About twelve years ago when I was eight years old, I had a major goal set for myself: to sell enough candy bars to pay for my trip to Florida to compete in a Nationals tumbling competition. I distinctly remember standing outside of stores for hours on end trying to snag each exiting customer and talk them into buying my candy bars.

With the help of my mom and dedicating more than a couple months to selling our sweets, I finally raised enough money and reached my goal. I was going to Florida!! I do not know for sure how much I ended up raising, but due to the support of my family, friends, and complete strangers, I was able to fly to Florida and compete at the National competition.

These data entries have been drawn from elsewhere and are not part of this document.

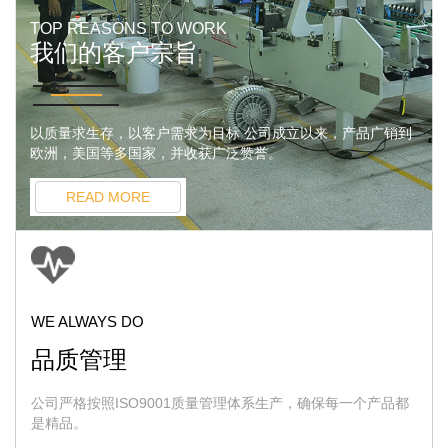
TOP REASONS TO WORK
我们的客户宗旨
以质量求生存，以客户需求为目标 公司成立以来，产品广销到
欧洲，美国等多国家，并收获广泛赞誉。
READ MORE
WE ALWAYS DO
品质管理
公司严格按照ISO9001质量管理体系生产，确保每一个产品都
是精品。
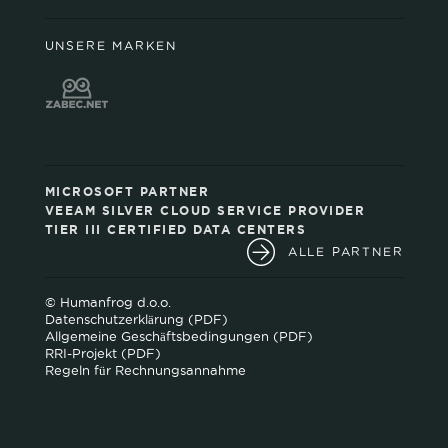
UNSERE MARKEN
MICROSOFT PARTNER
VEEAM SILVER CLOUD SERVICE PROVIDER
TIER III CERTIFIED DATA CENTERS
ALLE PARTNER
© Humanfrog d.o.o.
Datenschutzerklärung (PDF)
Allgemeine Geschäftsbedingungen (PDF)
RRI-Projekt (PDF)
Regeln für Rechnungsannahme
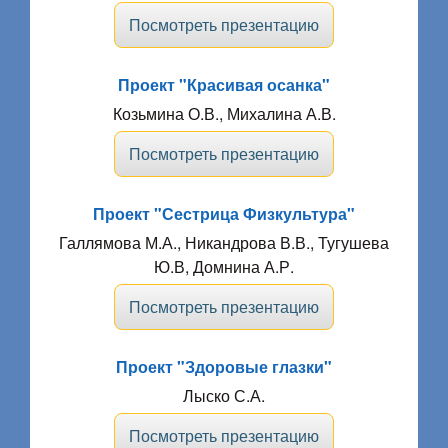
Посмотреть презентацию
Проект "Красивая осанка"
Козьмина О.В., Михалина А.В.
Посмотреть презентацию
Проект "Сестрица Физкультура"
Галлямова М.А., Никандрова В.В., Тугушева
Ю.В, Домнина А.Р.
Посмотреть презентацию
Проект "Здоровые глазки"
Лыско С.А.
Посмотреть презентацию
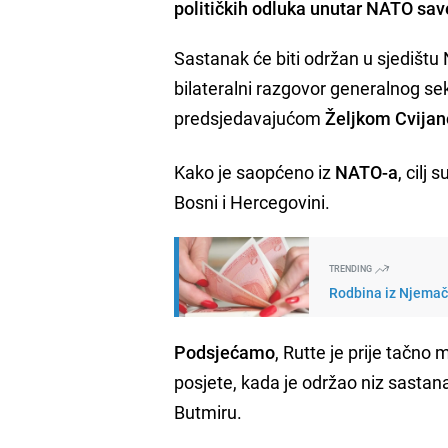
političkih odluka unutar NATO sav
Sastanak će biti održan u sjedištu
bilateralni razgovor generalnog s
predsjedavajućom
Željkom Cvijan
Kako je saopćeno iz
NATO-a
, cilj
Bosni i Hercegovini.
TRENDING
Rodbina iz Njemačk
Podsjećamo
, Rutte je prije tačno
posjete, kada je održao niz sastan
Butmiru.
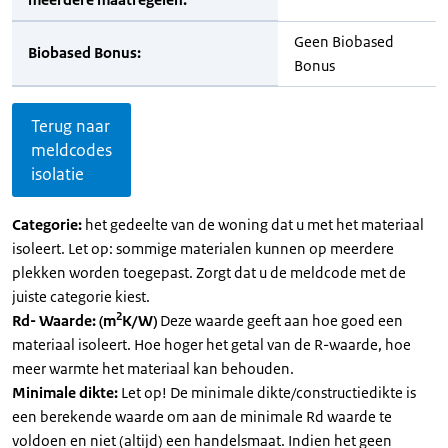
Geen Biobased
Biobased Bonus:
Bonus
Terug naar
meldcodes
isolatie
Categorie:
het gedeelte van de woning dat u met het materiaal
isoleert. Let op: sommige materialen kunnen op meerdere
plekken worden toegepast. Zorgt dat u de meldcode met de
juiste categorie kiest.
2
Rd- Waarde: (m
K/W)
Deze waarde geeft aan hoe goed een
materiaal isoleert. Hoe hoger het getal van de R-waarde, hoe
meer warmte het materiaal kan behouden.
Minimale dikte:
Let op! De minimale dikte/constructiedikte is
een berekende waarde om aan de minimale Rd waarde te
voldoen en niet (altijd) een handelsmaat. Indien het geen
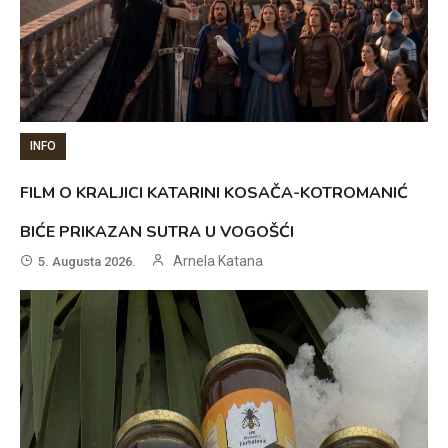
INFO
FILM O KRALJICI KATARINI KOSAČA-KOTROMANIĆ
BIĆE PRIKAZAN SUTRA U VOGOŠĆI
Arnela Katana
5. Augusta 2026.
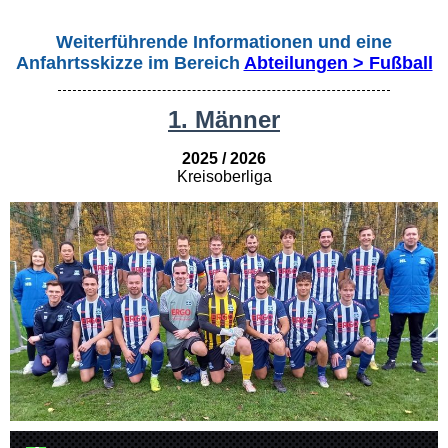
Weiterführende Informationen und eine
Anfahrtsskizze im Bereich
Abteilungen > Fußball
1. Männer
2025 / 2026
Kreisoberliga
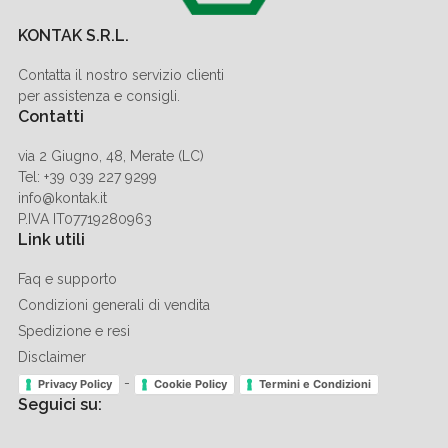
KONTAK S.R.L.
Contatta il nostro servizio clienti
per assistenza e consigli.
Contatti
via 2 Giugno, 48, Merate (LC)
Tel: +39 039 227 9299
info@kontak.it
P.IVA IT07719280963
Link utili
Faq e supporto
Condizioni generali di vendita
Spedizione e resi
Disclaimer
-
Privacy Policy
Cookie Policy
Termini e Condizioni
Seguici su:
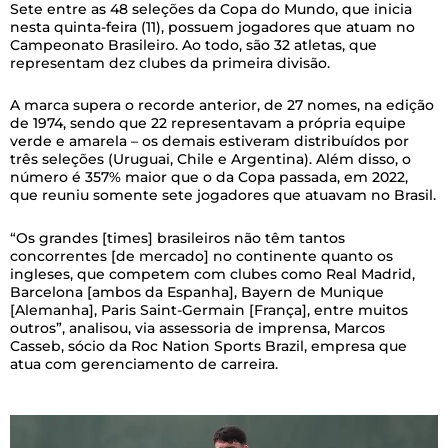
Sete entre as 48 seleções da Copa do Mundo, que inicia
nesta quinta-feira (11), possuem jogadores que atuam no
Campeonato Brasileiro. Ao todo, são 32 atletas, que
representam dez clubes da primeira divisão.
A marca supera o recorde anterior, de 27 nomes, na edição
de 1974, sendo que 22 representavam a própria equipe
verde e amarela – os demais estiveram distribuídos por
três seleções (Uruguai, Chile e Argentina). Além disso, o
número é 357% maior que o da Copa passada, em 2022,
que reuniu somente sete jogadores que atuavam no Brasil.
“Os grandes [times] brasileiros não têm tantos
concorrentes [de mercado] no continente quanto os
ingleses, que competem com clubes como Real Madrid,
Barcelona [ambos da Espanha], Bayern de Munique
[Alemanha], Paris Saint-Germain [França], entre muitos
outros”, analisou, via assessoria de imprensa, Marcos
Casseb, sócio da Roc Nation Sports Brazil, empresa que
atua com gerenciamento de carreira.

Twelve years later, I once again find myself selling candy. The only difference is that this time I am not raising money for myself, but to fund the Childreach International USA project of building schools in Tanzania, Africa. As a Futurebuilder, my task is to raise money to send over to Africa. This money hires workers to build schools and efficient plumbing systems, which in turn will promote the idea of sustainability and working toward the goal of sustainable growth.

I will embark on a journey much farther away than Florida, and I will have the opportunity to help work on these new schools that were built from my and other team members’ fundraising efforts. We will build desks and chalkboards and also create a schoolroom setting.

While I personally am very excited for this journey to begin, I cannot even imagine how much more exciting it will be for the children who will have a place to attend school.

Through my previous fundraising experiences, I recall a few key ingredients to a successful sale. One should never expect anyone to buy the items being sold nor expect donations. Money is something that everyone values, and it is not an easy task to convince people to give some of theirs up for you. The best way to promote your fundraiser is to be enthusiastic about your cause and why it is important for you to raise money toward that cause.

Keeping my past in mind as well as the tips I have created for both myself and others, I hope to accomplish my highest goal I have ever set for myself. With a current goal of over $5,000, I know that no goal is ever too high, and that any dream can become a reality.